The accurate and reliable segmentation of retinal layers in SD-OCT scans is a fundamental problem for the identification of new quantitative features that could be useful as disease biomarkers. Manual segmentation of structures in SD-OCT cubes is laborious and challenging, since each three-dimensional scan data consists of a large collection of planar B-scans (typically hundreds of images); hence, there is a need for an automated segmentation algorithm.
Much work has been done to date in developing segmentation algorithms of the retina multi-layered structure in SD-OCT images. A variety of them are built into commercial systems where details of their designs remain undisclosed , making replication in independent studies nearly impossible. Some of these commercial methods also require human interaction to initiate or refine the segmentation results [11–13], which can be time-consuming. In addition, recent publications have reported substantial errors in their results [14–17]. A number of experimental algorithms have also been proposed by research groups, either in two-dimensional individual scans [18,19] or taking advantage of the three-dimensional nature of the acquired data, considering a priori determined smoothness, continuity and layer interaction constraints. Much of current research in intra-retinal structure quantification often employs a segmentation method based in a graph-theory approach. A general graph-based approach for the segmentation of surfaces was proposed in , with applications to volumetric OCT data in [21–24] (implementation for segmentation of retinal boundaries available for download in reference ). Other current work takes advantage of machine learning techniques trained on manually labelled examples , possibly including graph-based refinements .
Although these and other automated or semi-automated segmentation methods have been applied to SD-OCT images [28–35], they have a number of limitations. First, most segmentation algorithms fail to produce acceptable results in complicated cases, such as severe retinal deformities [15–17,36] or in lower quality scans that are routinely found in clinical practice. Second, most methods were designed for use with SD-OCT images acquired by experimental systems or from a particular vendor. Third, available methods often produce outlines that smooth out important retinal pathologies. Such outlines are undesirable in conditions where accurate characterization can provide important disease biomarkers, such as for discerning individual small drusen and their volumetric and reflectivity properties in early AMD patients .

_THINGS TO DO_
1 > Translate this sentence from the passage on retinal layer segmentation into Spanish: "Second, most methods were designed for use with SD-OCT images acquired by experimental systems or from a particular vendor."
2 > Carry the passage on retinal layer segmentation forward, starting after its last sentence.
The entries that follow come from a separate source, not from the passage on retinal layer segmentation.

[Text data extracted from pages]
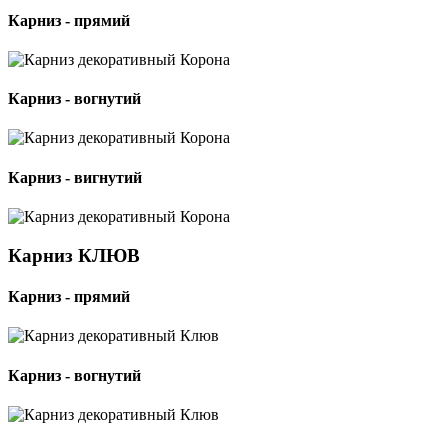
Карниз - прямий
Карниз - вогнутий
Карниз - вигнутий
Карниз КЛЮВ
Карниз - прямий
Карниз - вогнутий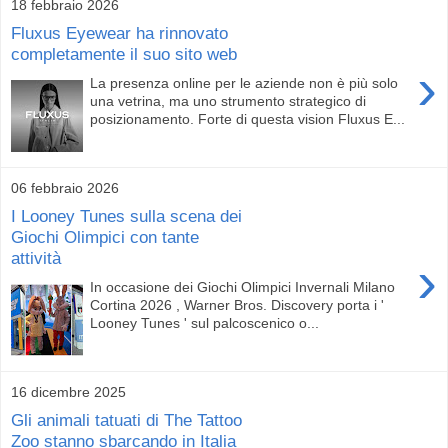
18 febbraio 2026
Fluxus Eyewear ha rinnovato
completamente il suo sito web
›
La presenza online per le aziende non è più solo
una vetrina, ma uno strumento strategico di
posizionamento. Forte di questa vision Fluxus E...
06 febbraio 2026
I Looney Tunes sulla scena dei
Giochi Olimpici con tante
attività
›
In occasione dei Giochi Olimpici Invernali Milano
Cortina 2026 , Warner Bros. Discovery porta i '
Looney Tunes ' sul palcoscenico o...
16 dicembre 2025
Gli animali tatuati di The Tattoo
Zoo stanno sbarcando in Italia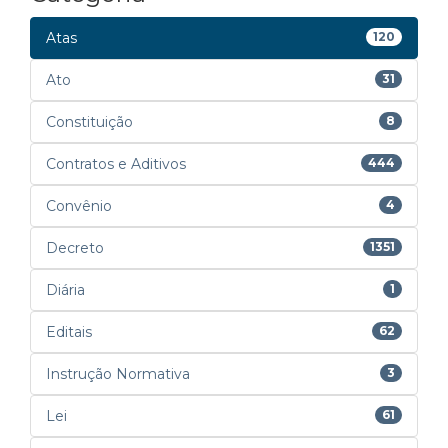
Atas
120
Ato
31
Constituição
8
Contratos e Aditivos
444
Convênio
4
Decreto
1351
Diária
1
Editais
62
Instrução Normativa
3
Lei
61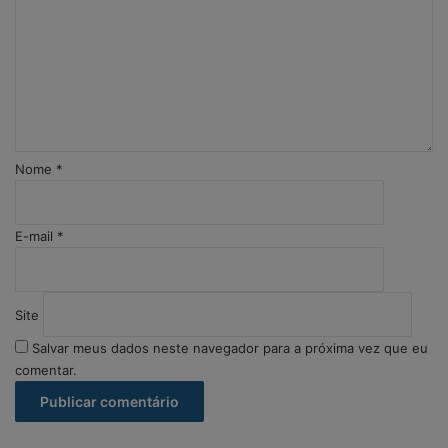
m
e
n
t
á
r
i
o
Nome
*
*
E-mail
*
Site
Salvar meus dados neste navegador para a próxima vez que eu
comentar.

_NUMBERED RESPONSES_
1 > En segundo lugar, la mayoría de los métodos se diseñaron para su uso con imágenes de SD-OCT adquiridas mediante sistemas experimentales o de un fabricante concreto.

2 >
In this work we present a novel segmentation method with application to SD-OCT data, based in the iterative adaptation of a weighted median process, wherein a three dimensional weighting function is defined considering image intensity and gradient properties. The framework also considers smoothness constraints and prior knowledge related to the appearance of retinal layers in SD-OCT data. Our method is sought to address the aforementioned challenges of prior algorithms, producing accurate delineations of the intra-retinal layered structure in scans acquired during clinical practice and maintaining a stable behavior in disease cases while also producing accurate outlines that follow the particular pathologies of the disease, not smoothing out important details. This method was used previously for the segmentation of the retina in hydroxychloroquine toxicity  and post-surgery in macular hole cases . In these applications, the results of our methods were successful and superior to current commercial software by visual inspection, but details about the method and its evaluation have not yet been published. In this manuscript we provide a detailed description and implementation of the segmentation method and its quantitative and qualitative evaluation in healthy and AMD eyes of several severity grades. We compared its results on individual layer boundaries to manual segmentations drawn by two independent retinal specialists and to the Iowa Reference Algorithm OCT-Explorer (version 3.5)  in a sample set acquired during routine clinical practice of healthy, early, and advanced AMD eyes. We also evaluated its quantitative differences with a manually-corrected reference standard in a larger publicly available independent data set of healthy and AMD eyes, acquired in a separate institution and with an imaging system from a different vendor [37,38].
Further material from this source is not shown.